Pramoedya Ananta Toer


Een icoon uit de Indonesische literaire traditie is vorige week overleden. Hij is het symbool van de Indonesische bewustwording in Nederlands Indië en later degene die de verworven vrijheid verdedigt tegenover de eigen potentaten die ironisch genoeg Nederlandse wetgeving gebruikten om onwelgevallige geluiden de kop in te drukken. Het heeft hem tientallen jaren in gevangenschap en onder huisarrest gekost. In de koloniale tijd, tijdens het regime van Sukarno en vooral onder presidentschap van Soeharto, met als dieptepunt zijn internering op het eiland Buru waar hij niet mocht schrijven.


Op dat eiland zijn de belangrijkste boeken tot stand gekomen. Eerst door ze als verhalen aan medegevangen te vertellen. Later toen hij toegang tot papier en schrijfmateriaal kreeg, zijn ze ook vastgelegd.

Hij is met zijn verhalen een van de redenen geweest waarom ik me in Indonesië ben gaan interesseren en mijn studie ben begonnen in Leiden. Het indrukwekkende vierluik over de opkomst van het Nationalisme in Indonesië heb ik verslonden. In Yogyakarta op de universiteit heb ik een verslag gemaakt voor een college over het boekje Perburuan, zijn eerste boek en het enige op dat moment (1994) vrij te verkrijgen boekje van hem. Hoewel ook dat boek, net als al zijn andere werk met argusogen werd bekeken; angstig om de eventuele “opruiende toespelingen” op de Orde Baru, het regime van Soeharto. Pramoedya lezen was eenvoudiger in het Nederlands, omdat hier alles in vertaling beschikbaar is, dankzij de uit Indonesië gesmokkelde manuscripten.


De Nederlandse titel, vluchteling, doet naar mijn mening overigens geen recht aan de inhoud. Opgejaagd zou mijn keuze geweest zijn. Die betekenis zit ook besloten in het woord perburuan en is het gevoel dat overheerst bij het volgen van de perikelen van de hoofdpersoon.


Pramoedya wordt betiteld als de grootste Indonesische schrijver van de 20e eeuw. Naast zijn omvangrijke oeuvre en de rol die zijn boeken in de strijd om de geschiedschrijving van Indonesië spelen, speelt de vorm, de roman, ook een rol in die kwalificatie. De roman is geen echte Indonesische en zeker geen Javaanse uitingsvorm. Dat heeft alles te maken met het feit dat literatuur en kunst gezamelijk beleefd dienen te worden. In een hoekje zitten lezen is vreemd. Voordragen en uitbeelden is de manier. Toneel, gedichten voordragen, liedjes zingen dat zijn de vormen waar Indonesiërs zich graag in uitleven. En als er gelezen wordt zijn het korte verhalen, een genre waarin schrijvers daar exceleren. De roman is dus wezensvreemd en er zijn weinig schrijvers in Indonesië van romans.

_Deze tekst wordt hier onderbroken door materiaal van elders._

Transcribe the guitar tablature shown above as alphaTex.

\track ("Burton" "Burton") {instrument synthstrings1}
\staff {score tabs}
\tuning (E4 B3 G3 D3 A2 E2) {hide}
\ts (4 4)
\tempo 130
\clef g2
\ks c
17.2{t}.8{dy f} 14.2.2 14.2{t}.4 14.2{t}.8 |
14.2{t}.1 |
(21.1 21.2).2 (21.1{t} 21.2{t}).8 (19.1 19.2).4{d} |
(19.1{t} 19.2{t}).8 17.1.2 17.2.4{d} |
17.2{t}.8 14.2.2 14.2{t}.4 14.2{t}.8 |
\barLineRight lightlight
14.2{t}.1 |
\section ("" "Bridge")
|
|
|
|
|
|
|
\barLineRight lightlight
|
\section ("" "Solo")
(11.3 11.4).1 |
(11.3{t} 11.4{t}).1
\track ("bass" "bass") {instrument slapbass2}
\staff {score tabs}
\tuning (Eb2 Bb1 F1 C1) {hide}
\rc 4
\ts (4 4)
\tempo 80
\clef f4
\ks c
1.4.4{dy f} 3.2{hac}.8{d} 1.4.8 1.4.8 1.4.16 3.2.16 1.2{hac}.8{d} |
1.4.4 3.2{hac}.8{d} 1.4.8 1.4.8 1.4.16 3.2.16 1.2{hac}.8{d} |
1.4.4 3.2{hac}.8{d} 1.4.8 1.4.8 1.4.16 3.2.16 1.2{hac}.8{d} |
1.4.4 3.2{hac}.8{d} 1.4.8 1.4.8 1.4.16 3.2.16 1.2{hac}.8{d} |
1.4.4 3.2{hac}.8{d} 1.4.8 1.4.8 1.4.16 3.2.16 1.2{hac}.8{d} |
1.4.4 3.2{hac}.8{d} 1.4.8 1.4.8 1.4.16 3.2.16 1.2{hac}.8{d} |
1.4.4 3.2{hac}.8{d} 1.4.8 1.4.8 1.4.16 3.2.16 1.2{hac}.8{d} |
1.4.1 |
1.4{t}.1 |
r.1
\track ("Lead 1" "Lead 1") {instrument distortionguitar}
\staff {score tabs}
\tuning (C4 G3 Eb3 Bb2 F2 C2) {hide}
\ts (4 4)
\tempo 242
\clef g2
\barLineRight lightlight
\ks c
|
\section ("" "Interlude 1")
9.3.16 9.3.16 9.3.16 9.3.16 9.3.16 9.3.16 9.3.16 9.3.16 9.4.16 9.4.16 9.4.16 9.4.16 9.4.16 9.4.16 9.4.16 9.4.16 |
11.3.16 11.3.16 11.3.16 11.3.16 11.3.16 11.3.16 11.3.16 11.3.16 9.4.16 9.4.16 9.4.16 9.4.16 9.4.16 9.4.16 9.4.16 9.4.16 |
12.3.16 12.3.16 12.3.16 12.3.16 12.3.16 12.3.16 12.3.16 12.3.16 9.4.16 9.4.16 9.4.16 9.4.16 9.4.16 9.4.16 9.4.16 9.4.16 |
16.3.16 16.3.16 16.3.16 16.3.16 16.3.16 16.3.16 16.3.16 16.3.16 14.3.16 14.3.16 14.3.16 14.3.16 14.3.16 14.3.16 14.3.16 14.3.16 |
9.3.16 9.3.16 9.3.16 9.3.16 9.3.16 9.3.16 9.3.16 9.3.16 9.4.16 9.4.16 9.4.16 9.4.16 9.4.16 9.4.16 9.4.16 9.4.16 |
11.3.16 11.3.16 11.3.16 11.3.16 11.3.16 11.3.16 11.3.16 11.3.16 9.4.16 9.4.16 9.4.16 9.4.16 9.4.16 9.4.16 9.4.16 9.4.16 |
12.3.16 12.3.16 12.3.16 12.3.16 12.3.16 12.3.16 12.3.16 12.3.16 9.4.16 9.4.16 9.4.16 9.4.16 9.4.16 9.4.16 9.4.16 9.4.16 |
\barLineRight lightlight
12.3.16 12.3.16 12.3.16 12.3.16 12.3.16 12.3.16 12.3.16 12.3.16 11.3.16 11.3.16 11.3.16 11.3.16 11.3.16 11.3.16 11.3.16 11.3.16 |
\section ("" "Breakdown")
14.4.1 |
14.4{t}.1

Hoewel zeer bekend en omstreden om sommige politieke ideeen, is zijn rol in de tot stand koming van een Indonesisch bewustzijn onderbelicht. Deels door de weinig gelezen romanvorm deels door de slechte beschikbaarheid van zijn werk in Indonesië. Het is te hopen dat hij deze plaats alsnog gaat krijgen. Zijn nabrander is in ieder geval in stijl: een interview in de eerste en naar het zich laat aanzien de laatste editie van de Indonesische Playboy.